Now, I just live by the rules.

  • I must be showered before 8:00 a.m.
  • I must wear pants.  Real pants.  Every single day for at least 8 hours.
  • I must curl my hair and put on at least a little makeup.
  • I must ensure each family member eats three structured meals each day.
  • I must leave the house once per day.
  • I must hit 10,000 steps on my Fitbit before bed.
  • I must talk to someone who lives outside my home once each day.
  • I must play a game with the family once each day.
  • I must do something kind for someone outside my home once each day.
  • I must keep the "command center" where I track all these things updated daily.
It helps. It gives structure. It saves sanity. 

As for the routines I've lost... we will rebuild.

Friday, March 6, 2020

While Curling my Hair

I let my guard down a little.

When we decided that Adam would still go to Cyprus even though we live Sugarhouse, I knew some changes would have to be made in my morning routine. I realized I could buy myself an extra five minutes of sleep if I let my hair dry naturally on the drive and then curl it in my classroom.  And so, each morning, I set my preparations aside and sit at a seat in the corner to curl my hair. 

 As a result, the strangest thing has happened. I think I accidentally made some friends.

I have two wonderful women assigned to work in my classroom, and while I curl my hair, we chat. Sometimes about work, sure. But there is something surprisingly intimate about curling one's hair that makes it feel like girlfriends at a sleepover.  And so, for the first time in my career, I have gotten to know my coworkers. I know the names of spouses and kids. I know about upcoming college finals and high school tennis matches. And in return, I open up to them.

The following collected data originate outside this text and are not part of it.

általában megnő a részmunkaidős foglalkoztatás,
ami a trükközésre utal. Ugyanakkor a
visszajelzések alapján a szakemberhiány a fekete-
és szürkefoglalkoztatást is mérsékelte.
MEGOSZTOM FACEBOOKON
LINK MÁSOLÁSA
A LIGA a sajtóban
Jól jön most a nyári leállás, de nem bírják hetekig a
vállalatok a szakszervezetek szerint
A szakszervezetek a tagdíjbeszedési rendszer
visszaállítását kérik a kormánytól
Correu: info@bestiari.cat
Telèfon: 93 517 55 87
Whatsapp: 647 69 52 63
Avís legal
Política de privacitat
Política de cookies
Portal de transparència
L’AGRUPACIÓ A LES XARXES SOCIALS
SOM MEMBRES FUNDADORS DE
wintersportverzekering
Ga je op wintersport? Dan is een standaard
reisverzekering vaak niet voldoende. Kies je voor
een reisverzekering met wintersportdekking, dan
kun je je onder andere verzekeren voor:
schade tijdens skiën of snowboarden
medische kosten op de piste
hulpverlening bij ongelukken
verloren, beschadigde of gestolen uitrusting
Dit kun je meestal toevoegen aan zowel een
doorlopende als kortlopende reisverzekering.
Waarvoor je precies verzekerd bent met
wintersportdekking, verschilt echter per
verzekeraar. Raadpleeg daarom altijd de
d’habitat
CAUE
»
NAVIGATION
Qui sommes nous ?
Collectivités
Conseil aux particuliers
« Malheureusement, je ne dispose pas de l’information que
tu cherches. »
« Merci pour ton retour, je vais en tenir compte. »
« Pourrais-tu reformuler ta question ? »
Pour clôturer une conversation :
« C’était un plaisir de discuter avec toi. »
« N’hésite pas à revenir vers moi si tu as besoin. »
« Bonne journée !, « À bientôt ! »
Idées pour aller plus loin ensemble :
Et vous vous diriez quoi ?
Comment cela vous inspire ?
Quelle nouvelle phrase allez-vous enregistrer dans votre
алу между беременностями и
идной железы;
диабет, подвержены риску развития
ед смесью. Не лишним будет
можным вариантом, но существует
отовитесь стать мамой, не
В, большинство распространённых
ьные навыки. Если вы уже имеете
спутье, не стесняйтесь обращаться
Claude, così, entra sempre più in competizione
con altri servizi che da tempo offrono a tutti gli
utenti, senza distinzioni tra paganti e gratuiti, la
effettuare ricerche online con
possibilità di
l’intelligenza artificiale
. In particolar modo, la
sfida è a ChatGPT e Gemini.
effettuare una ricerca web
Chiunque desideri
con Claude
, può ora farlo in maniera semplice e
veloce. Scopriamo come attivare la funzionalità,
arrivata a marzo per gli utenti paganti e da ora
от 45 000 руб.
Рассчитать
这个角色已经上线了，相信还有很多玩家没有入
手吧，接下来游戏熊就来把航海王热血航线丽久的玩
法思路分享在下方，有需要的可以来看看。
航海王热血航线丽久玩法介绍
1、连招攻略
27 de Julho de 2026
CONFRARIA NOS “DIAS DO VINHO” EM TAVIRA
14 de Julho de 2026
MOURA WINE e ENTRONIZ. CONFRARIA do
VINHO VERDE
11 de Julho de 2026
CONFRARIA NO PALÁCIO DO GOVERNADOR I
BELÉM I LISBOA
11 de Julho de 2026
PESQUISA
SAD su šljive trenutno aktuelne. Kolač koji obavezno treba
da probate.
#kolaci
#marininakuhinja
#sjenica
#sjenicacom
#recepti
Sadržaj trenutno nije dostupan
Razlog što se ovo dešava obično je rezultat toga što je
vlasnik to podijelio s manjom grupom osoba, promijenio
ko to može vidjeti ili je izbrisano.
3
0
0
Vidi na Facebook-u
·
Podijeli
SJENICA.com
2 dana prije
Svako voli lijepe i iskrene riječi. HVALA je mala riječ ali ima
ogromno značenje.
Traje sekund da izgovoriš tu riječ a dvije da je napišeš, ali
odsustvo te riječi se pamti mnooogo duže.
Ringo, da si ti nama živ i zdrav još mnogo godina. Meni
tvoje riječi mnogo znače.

When others walk into my room during that time to ask questions, I answer while curling. It feels scary, letting people peek behind the curtain like that. But also so refreshing. I start every single day being comfortable with the fact that I am human. That I have limits. That doing my best in a healthy and sustainable way means letting people in before I am totally polished.

And in this vulnerability, I have found the secret to human connection.